DOCUMENT EXTRACT
☆ ☆ ☆ ☆
WHERE WOULD “NATO AT 20” LEAVE UKRAINE?

Publication: Monitor Volume: 7 Issue: 53

Recent suggestions from major European chancelleries to include Russia in NATO’s decisionmaking process were individual initiatives, poorly coordinated with one another, and required a collective allied effort to water them down in the advent of upcoming summits. The proposals share a common set of omissions. One of these concerns those countries aspiring to NATO membership and/or already enjoying close links with the alliance. As U.S. Defense Secretary Donald Rumsfeld has remarked, NATO cannot elevate noncandidate Russia to a status above that of candidate countries and proven partners.

A closely related omission concerns Ukraine’s relationship with the existing NATO, the enlarged post-Prague NATO and the proposed “NATO at 20” (in which Russia would have a seat, a voice and–in the vision of some of its proponents–a vote not called veto). None of these terms and concepts have yet been clarified. However defined in the next few weeks and months, and whatever its role in relation to the NATO military alliance, “NATO at 20” would in itself mark a sharp departure from the alliance’s established policy of developing relations with Russia and Ukraine on parallel tracks, without elevating one above the other.

That policy had found expression in the parallel signing of the NATO-Russia Founding Act and the NATO-Ukraine Distinctive Partnership Charter in 1997. Moscow, resentful all along of NATO as such and of American preeminence in it, has declined to take advantage of the opportunities for cooperation laid out in the alliance’s Founding Act. Ukraine, by contrast, has developed active relations with NATO across the spectrum of military, security and international political issues. Although lagging in some respects–notably military reform–the balance sheet of NATO-Ukraine relations is clearly positive and promising, as NATO’s Secretary-General Lord George Robertson pointed out at the recent Aspen-Berlin conference, which was devoted to the Distinctive Partnership Charter’s upcoming fifth anniversary (NATO press release, March 4).
☆ ☆ ☆ ☆
TASK REQUIREMENTS
1 – In the article on Ukraine and NATO, which two documents were signed in parallel in 1997?
2 – Transcribe the article on Ukraine and NATO word for word between "A closely related" and "above the other.", inclusive.
3 – Pick up the article on Ukraine and NATO after its final sentence and carry it forward.
☆ ☆ ☆ ☆
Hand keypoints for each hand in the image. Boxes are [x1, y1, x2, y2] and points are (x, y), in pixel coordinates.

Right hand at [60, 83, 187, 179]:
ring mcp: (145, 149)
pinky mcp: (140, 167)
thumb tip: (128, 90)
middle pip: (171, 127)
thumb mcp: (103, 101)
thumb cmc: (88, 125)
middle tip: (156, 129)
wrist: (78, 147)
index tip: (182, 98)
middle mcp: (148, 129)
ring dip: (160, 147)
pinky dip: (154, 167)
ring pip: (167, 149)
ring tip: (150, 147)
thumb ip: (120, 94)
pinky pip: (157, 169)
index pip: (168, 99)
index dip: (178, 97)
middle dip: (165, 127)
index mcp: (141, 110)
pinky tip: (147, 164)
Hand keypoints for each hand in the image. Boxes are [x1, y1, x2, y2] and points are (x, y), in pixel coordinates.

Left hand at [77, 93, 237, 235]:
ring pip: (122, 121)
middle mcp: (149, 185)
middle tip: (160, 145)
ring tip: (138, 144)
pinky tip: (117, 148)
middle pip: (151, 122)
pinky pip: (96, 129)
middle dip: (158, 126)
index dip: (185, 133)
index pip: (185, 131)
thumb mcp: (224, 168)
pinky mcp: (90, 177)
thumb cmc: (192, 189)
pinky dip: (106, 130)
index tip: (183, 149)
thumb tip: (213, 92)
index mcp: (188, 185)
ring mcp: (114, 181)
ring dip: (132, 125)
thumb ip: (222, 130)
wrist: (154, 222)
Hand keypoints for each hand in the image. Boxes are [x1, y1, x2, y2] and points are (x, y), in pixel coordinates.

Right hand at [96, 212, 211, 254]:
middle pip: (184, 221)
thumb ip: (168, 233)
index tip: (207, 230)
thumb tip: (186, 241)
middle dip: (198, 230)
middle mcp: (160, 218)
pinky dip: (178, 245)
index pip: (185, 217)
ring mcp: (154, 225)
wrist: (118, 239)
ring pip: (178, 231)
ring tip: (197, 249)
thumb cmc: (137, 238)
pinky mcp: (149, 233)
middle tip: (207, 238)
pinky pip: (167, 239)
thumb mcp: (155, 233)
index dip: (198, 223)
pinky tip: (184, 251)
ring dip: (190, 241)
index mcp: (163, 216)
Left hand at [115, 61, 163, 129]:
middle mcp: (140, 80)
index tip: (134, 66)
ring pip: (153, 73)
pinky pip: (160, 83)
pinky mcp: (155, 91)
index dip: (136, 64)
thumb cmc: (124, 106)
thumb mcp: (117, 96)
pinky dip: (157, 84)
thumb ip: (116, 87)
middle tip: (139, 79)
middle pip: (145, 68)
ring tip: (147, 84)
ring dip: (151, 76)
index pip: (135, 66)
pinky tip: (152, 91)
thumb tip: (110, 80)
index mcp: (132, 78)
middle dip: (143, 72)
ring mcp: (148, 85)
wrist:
☆ ☆ ☆ ☆
RESPONSES TO THE EXERCISE
1 – The NATO-Russia Founding Act and the NATO-Ukraine Distinctive Partnership Charter.

2 –
A closely related omission concerns Ukraine’s relationship with the existing NATO, the enlarged post-Prague NATO and the proposed “NATO at 20” (in which Russia would have a seat, a voice and–in the vision of some of its proponents–a vote not called veto). None of these terms and concepts have yet been clarified. However defined in the next few weeks and months, and whatever its role in relation to the NATO military alliance, “NATO at 20” would in itself mark a sharp departure from the alliance’s established policy of developing relations with Russia and Ukraine on parallel tracks, without elevating one above the other.

3 –
Against this background, an allied decision to privilege Russia over Ukraine could send the wrong political signal to both countries. It could also lead to a situation in which decisions that relate to Ukraine might be referred for vetting to that mechanism–now termed “NATO at 20”–of which Russia would be a part and Ukraine would not. Such a situation could place Moscow in a position above Ukraine, and might even result in interposing Moscow between Kyiv and Brussels, affecting the terms of Ukraine-NATO cooperation. Safeguards would seem required in order to keep the NATO-Russia cooperation track from crossing the NATO-Ukraine cooperation track. If the latter is to fulfill its promise, those two tracks would have to be pursued as hitherto in parallel and on the same level.

Ukraine-NATO cooperation under the Distinctive Partnership Charter has been constrained, with damaging effects at times, by Ukraine’s slow pace in reforming its political system, its economy and its military, and by its electoral cycles. Western-oriented and pro-NATO circles in Kyiv are often critical of the Ukrainian leadership’s hesitancy in tackling those constraints with due resolve (Zerkalo Nedeli, February 16-22, March 2).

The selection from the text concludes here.